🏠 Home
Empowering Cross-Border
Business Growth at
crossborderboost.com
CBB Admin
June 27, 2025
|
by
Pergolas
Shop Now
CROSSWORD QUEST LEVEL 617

* * * * *

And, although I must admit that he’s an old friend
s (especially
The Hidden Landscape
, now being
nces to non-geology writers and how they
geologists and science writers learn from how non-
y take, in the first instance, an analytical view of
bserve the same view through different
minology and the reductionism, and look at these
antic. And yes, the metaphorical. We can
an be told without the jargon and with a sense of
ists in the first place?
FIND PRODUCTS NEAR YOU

* * * * *

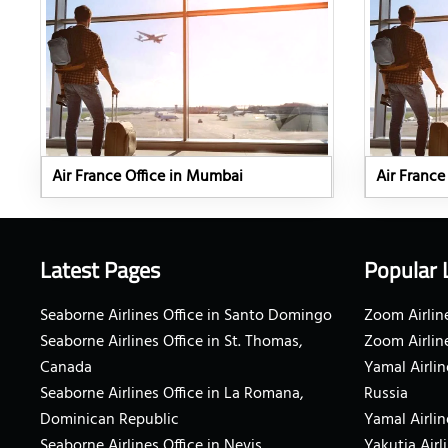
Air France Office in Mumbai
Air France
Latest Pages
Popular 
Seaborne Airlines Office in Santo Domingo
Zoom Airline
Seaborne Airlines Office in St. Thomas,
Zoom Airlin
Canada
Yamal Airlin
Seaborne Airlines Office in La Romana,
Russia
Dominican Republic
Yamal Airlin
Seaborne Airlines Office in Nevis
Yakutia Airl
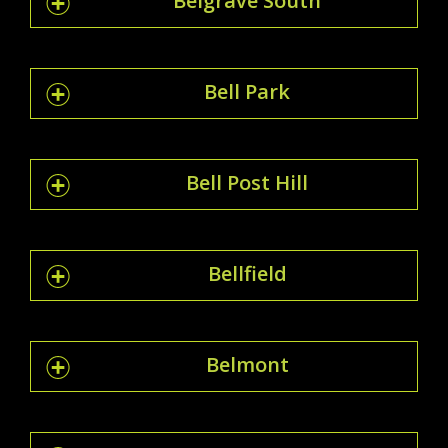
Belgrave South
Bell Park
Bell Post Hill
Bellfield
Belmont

* * * * *

* _About this exercise_
The stretch of entries above that starts with the line containing "Empowering Cross-Border" and goes on through the line containing "CROSSWORD QUEST LEVEL 617" is to be transcribed exactly, and no other line is to be transcribed.

* _Finished exercise_
Empowering Cross-Border
Business Growth at
crossborderboost.com
CBB Admin
June 27, 2025
|
by
Pergolas
Shop Now
CROSSWORD QUEST LEVEL 617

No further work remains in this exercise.